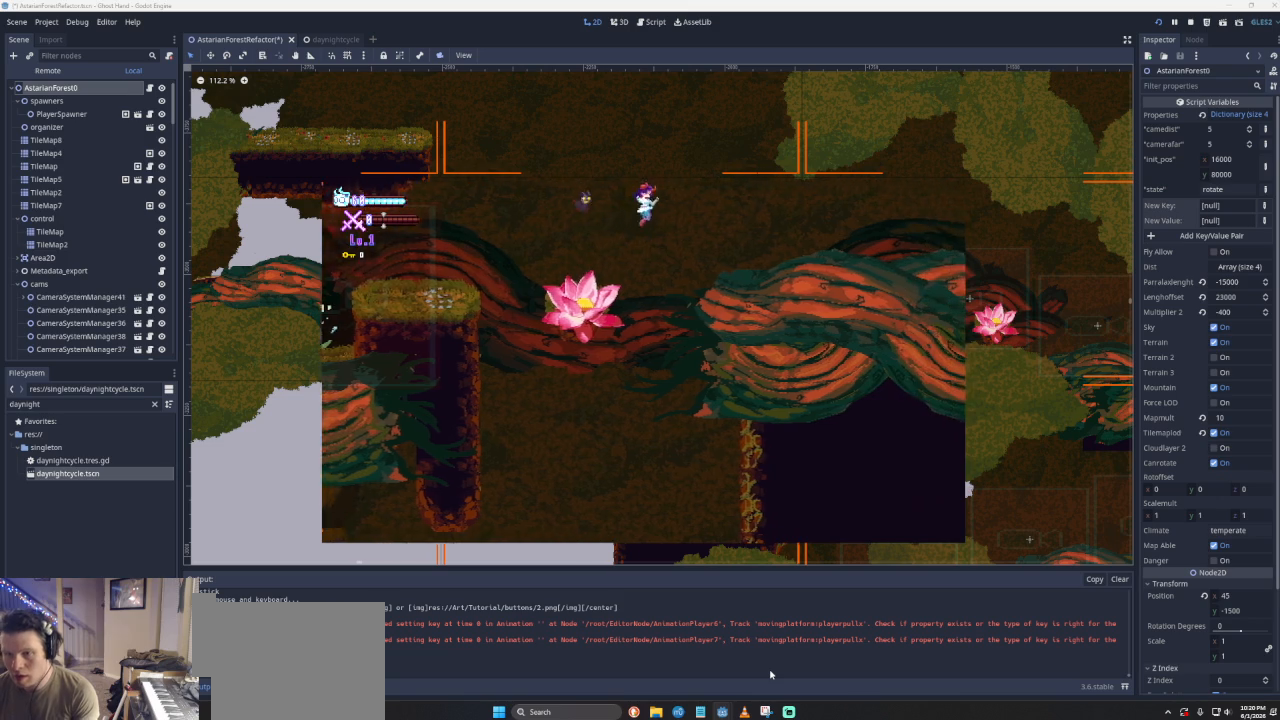
{"buttons": [], "left_stick": "right", "events": [[200, "CROSS", "down"], [467, "CROSS", "up"]]}
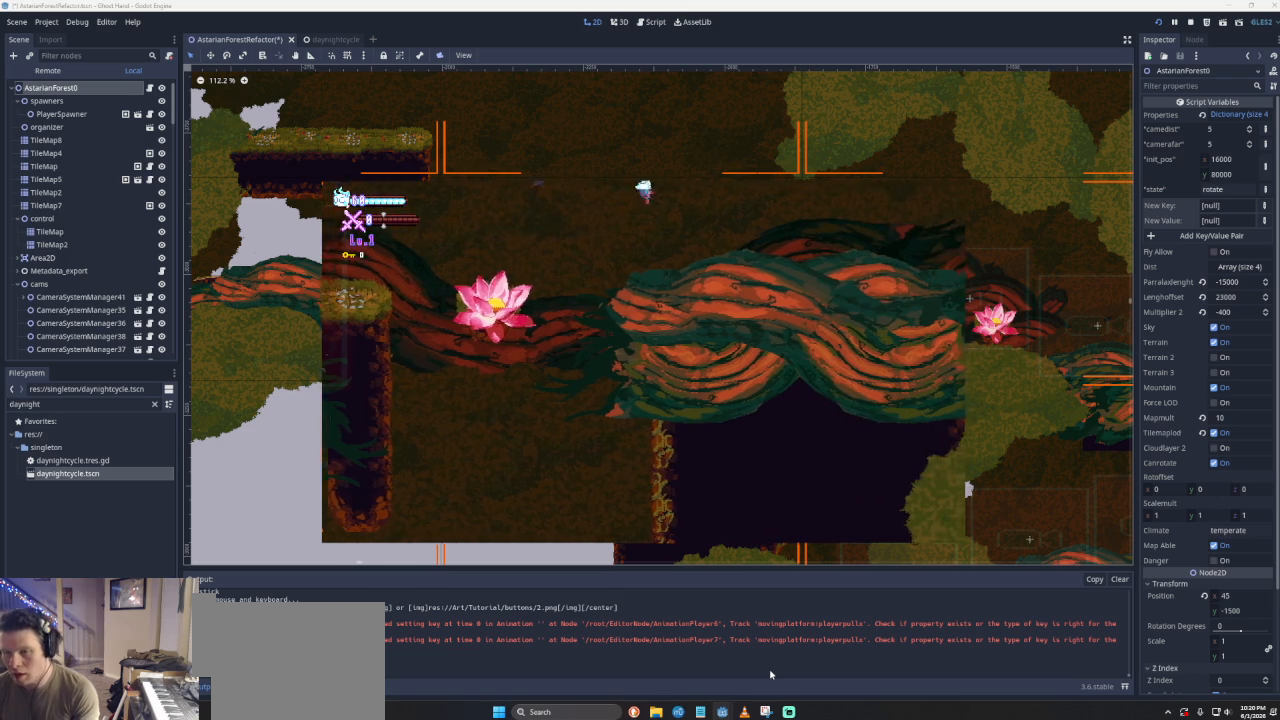
{"buttons": [], "left_stick": "center", "events": [[267, "left_stick", "down-right"], [367, "left_stick", "center"]]}
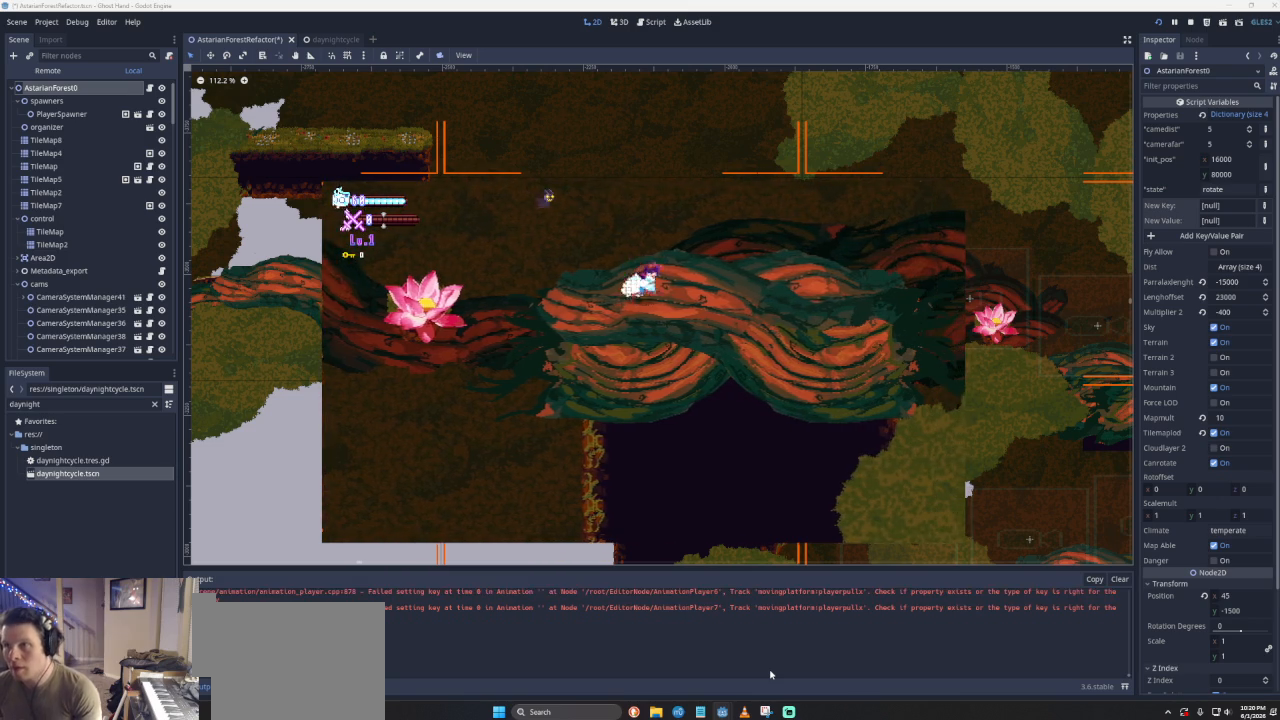
{"buttons": [], "left_stick": "center", "events": [[67, "left_stick", "left"], [167, "left_stick", "center"]]}
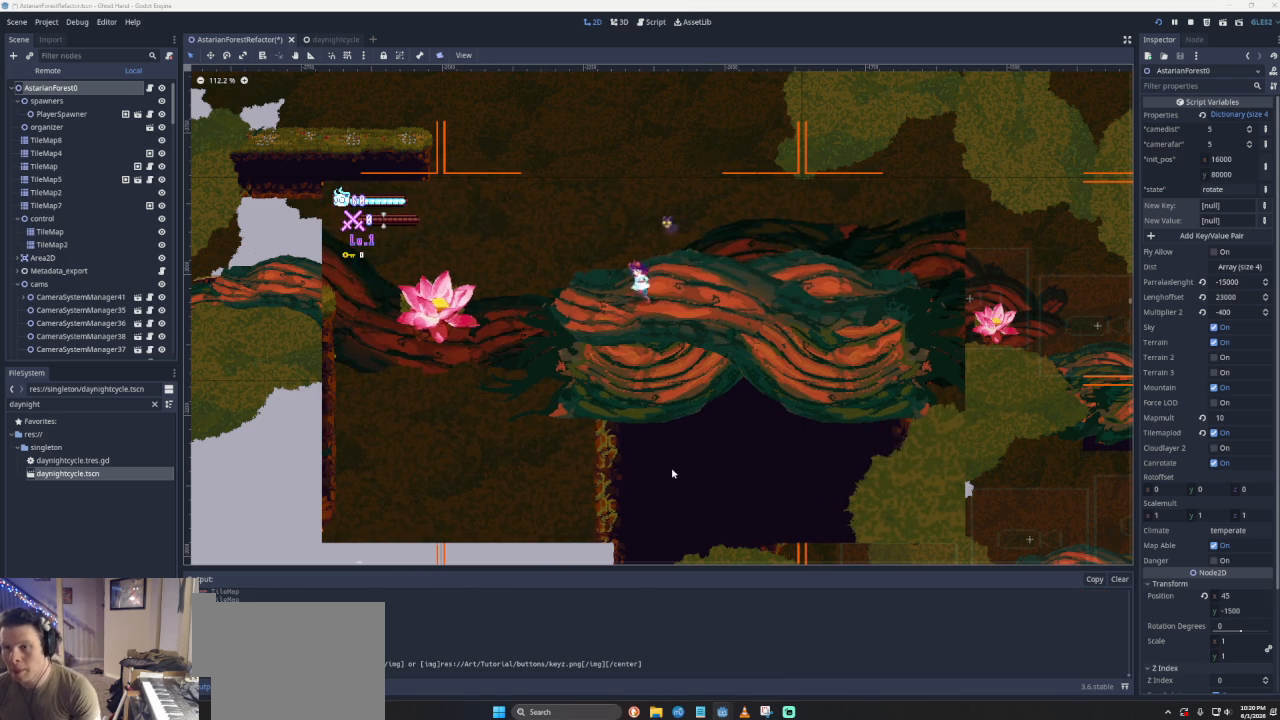
{"buttons": [], "left_stick": "center", "events": []}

▸ GOAL OF THE EXERCISE
Skip the images and write out the rest of the listing exactly.

▸ TASK RESULT
{"buttons": [], "left_stick": "right", "events": [[200, "CROSS", "down"], [467, "CROSS", "up"]]}
{"buttons": [], "left_stick": "center", "events": [[267, "left_stick", "down-right"], [367, "left_stick", "center"]]}
{"buttons": [], "left_stick": "center", "events": [[67, "left_stick", "left"], [167, "left_stick", "center"]]}
{"buttons": [], "left_stick": "center", "events": []}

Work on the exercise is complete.